Le Poil de terre

 

Établissement fondé par Fernand Bide.

 

Ancienne fabrique de dindons farcis, le bâtiment fut rapidement investi par Bide et ses amis en quête d’un auditoire.

Il faut s’imaginer une gigantesque salle de style rococo, bordée de niches en stuc, de palmiers en pots et de lourdes tentures pourpres.

L’enseigne ? Frappée à l’effigie des deux masques grecs de la comédie et de la tragédie : le premier bottant, pour ainsi dire, les fesses du second !

 

Les anecdotes fleurissaient comme pâquerettes dans les prés, et on se souvient encore de Gonzales, le barman du Poil de terre.

L’homme avait mis au point un numéro de lancer de couteaux.

Le clou de son spectacle était de parvenir à toucher le centre d’une cible tout en ayant les yeux bandés.

À chaque fois qu’il se bandait les yeux, la plupart des clients partaient sans payer.

 

Bide était un ancien ténor du barreau reconverti dans la plaisanterie. Il avait réussi, nul ne sait comment, à persuader une poignée de ses anciens collègues à investir dans le cabaret-théâtre et plus particulièrement encore dans les spectacles comiques…

Le nom qui sonnait de façon si étrange aux oreilles des habitués lui avait été suggéré par la fameuse boutade comment vas-tu-yau de poêle ?

Le public, avide de bons mots, se pressait tout naturellement autour d’un tel millésime.

Un à un, les actionnaires se détournèrent du métier d’avocat pour vivre essentiellement de leurs rentes.

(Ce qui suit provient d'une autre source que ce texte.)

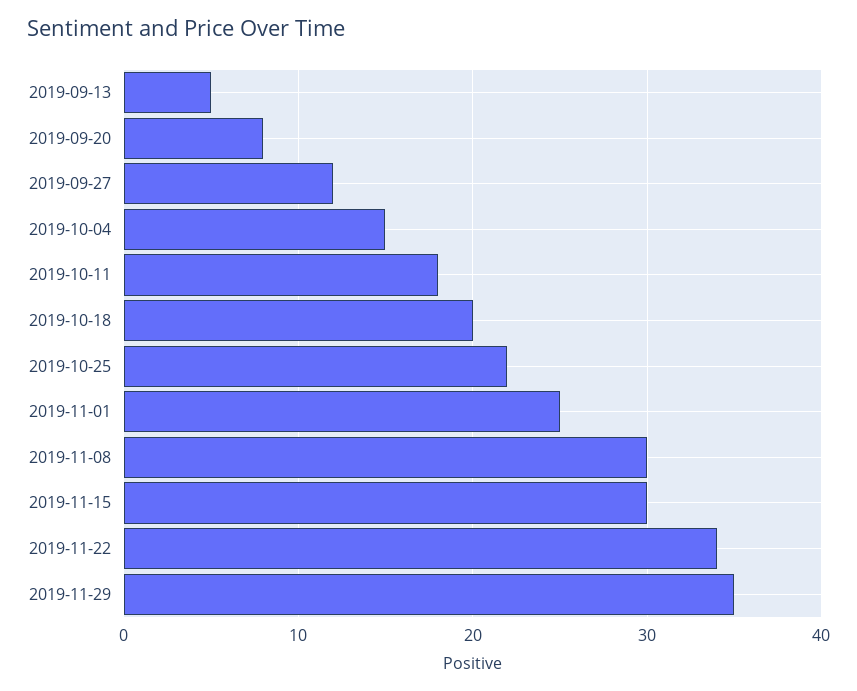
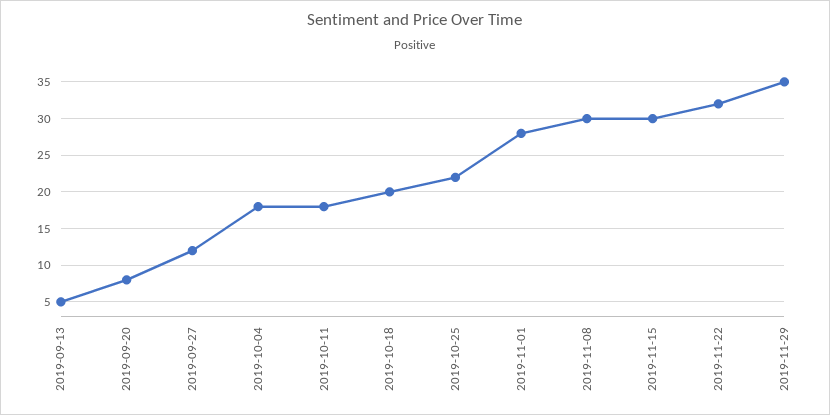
  {
    "2019-09-13": 5,
    "2019-09-20": 8,
    "2019-09-27": 12,
-   "2019-10-04": 15,
+   "2019-10-04": 18,
    "2019-10-11": 18,
    "2019-10-18": 20,
    "2019-10-25": 22,
-   "2019-11-01": 25,
+   "2019-11-01": 28,
    "2019-11-08": 30,
    "2019-11-15": 30,
-   "2019-11-22": 34,
+   "2019-11-22": 32,
    "2019-11-29": 35
  }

Le Poil de terre connut un succès qui ne se démentit jamais et ces heureux associés purent se vanter d’avoir fait dans cette branche un des choix les plus heureux de leur vie.

 

L’équipe du Poil se composait des plus fameux humoristes de leur temps, et on peut tout naturellement y épingler des personnalités telles que Vampierre ou Théophile Doumonga

Tout ne fut pourtant pas aussi simple ; au début, le public bouda longtemps la Compagnie du Poil. Ce n’est qu’après un travail acharné et d’incessantes invitations à la presse que, peu à peu, Vampierre sortit du lot.

On lui trouvait un tel esprit que seule Patouche (de loin plus connue) pouvait prétendre rivaliser avec lui.

Vampierre s’était fait une spécialité de pasticheur. Son plus fameux sketch, celui du Photographe, débutait toujours par une rengaine ultra-connue, qu’il braillait d’une voix nasillarde. Cela suffisait, déjà, à faire naître sourires et pouffements.

 

Le Poil de terre resta longtemps un des endroits les plus à la mode de l’Avenue, avant de sombrer dans l’oubli. Le décès inopiné de Fernand Bide fut, plus que probablement, à l’origine de cette désaffection.